Mainstream media downplay Arab anti-semitism, bloodlust

There were anti-Israel protests at dawn prayers today, in Jordan and Egypt. Here's how AP reports them:
Thousands rallied in support of Palestinians on Friday, with demonstrators in Jordan's capital heeding a call by Facebook organizers to demand a sovereign Palestinian state, others near the Jordanian-Israeli border chanting "Death to Israel," and still more activists filling Cairo's Tahrir Square.

Palestinian youth groups called for protests in the West Bank and nearby Arab countries to mark the anniversary of the May 15, 1948, creation of the Jewish state. Palestinians call the anniversary the "day of catastrophe" because of the refugee crisis and loss of land that accompanied the creation of Israel.

About 500 protesters marched in Amman's downtown market district, some wearing Palestinian black and white kefiyahs or headscarves and holding keys to family homes left behind. Demonstrators demanded that the Israeli ambassador be sent home.

In Jordan, protesters chanted, "The people want to liberate Palestine." 
They also shouted, "The people want to end Wadi Araba," a reference to Jordan's 1994 peace treaty with Israel.

In Egypt, where the protest was also called to denounce recent Muslim-Christian violence in Cairo, Palestinian flags filled the square. Some protesters called for shutting down the Israeli embassy in Cairo and expelling the ambassador. A banner read: "If our leaders divided us, our uprisings will unite us."

"Egypt is Palestine. All Arab nations are Egypt. We are all one hand," said Ola Adel, a 20-year-old law student. "This protest is not about forming an army and heading to Gaza. It is about pressuring our officials to support the Palestinians demands."
It doesn't sound like they love Israel, but nothing seems tremendously offensive.

Until you read the Arabic media's version of the same protests.

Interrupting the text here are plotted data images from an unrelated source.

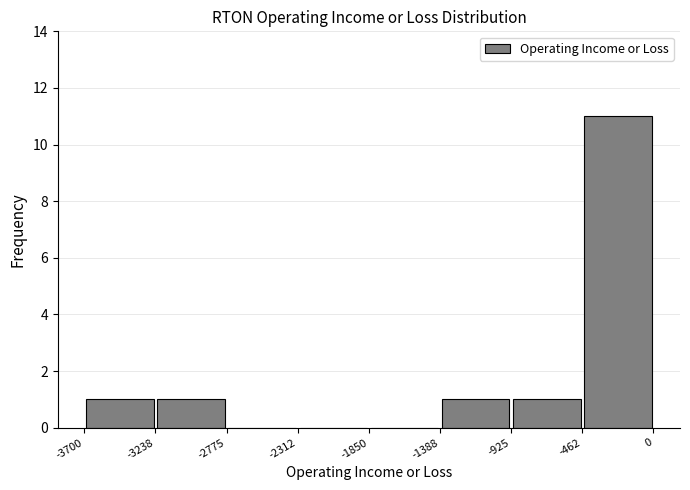

Reading left to right, list every bar in this chart as the range it spans on the x-axis followed by its height. The values are not printed on the chart, so give them approximately, as read against the axis.

-3700 to -3238: 1
-3238 to -2775: 1
-2775 to -2312: 0
-2312 to -1850: 0
-1850 to -1388: 0
-1388 to -925: 1
-925 to -462: 1
-462 to 0: 11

Ammon News in Jordan says that the protesters were chanting
Khaybar Khaybar, oh Jews, Muhammad's Army has begun to return. We sacrifice our souls and blood for [the cause.] To Jerusalem we go, martyrs in the millions. No Embassy of the [Zionist] entity over thy land, O Amman.
Their invocation of Khaybar is, of course, a reference to Mohammed's slaughter of dozens Jews in that town in that town.

Similarly, Al Wafd reports from Egypt that the protesters there were chanting the same Khaybar chant, as well as "The house of Israel is on fire" and "The first demand of the masses is to burn the embassy and kill the ambassador." (This last chant was evidently too much for some fellow protesters, who were irritated by it, according to Al Wafd.)

So why did AP's reporters mention some chants and not the more extreme ones? Why are they whitewashing the protests to make them appear relatively tame? And why do they erase any mention of Jews in the chants?

For most of the media, truth is not as important as maintaining memes. And the memes that Arabs are only protesting things from a political and not religious perspective, and that they are only protesting against Israel and not Jews, are too strong to let some pesky facts shoot them down.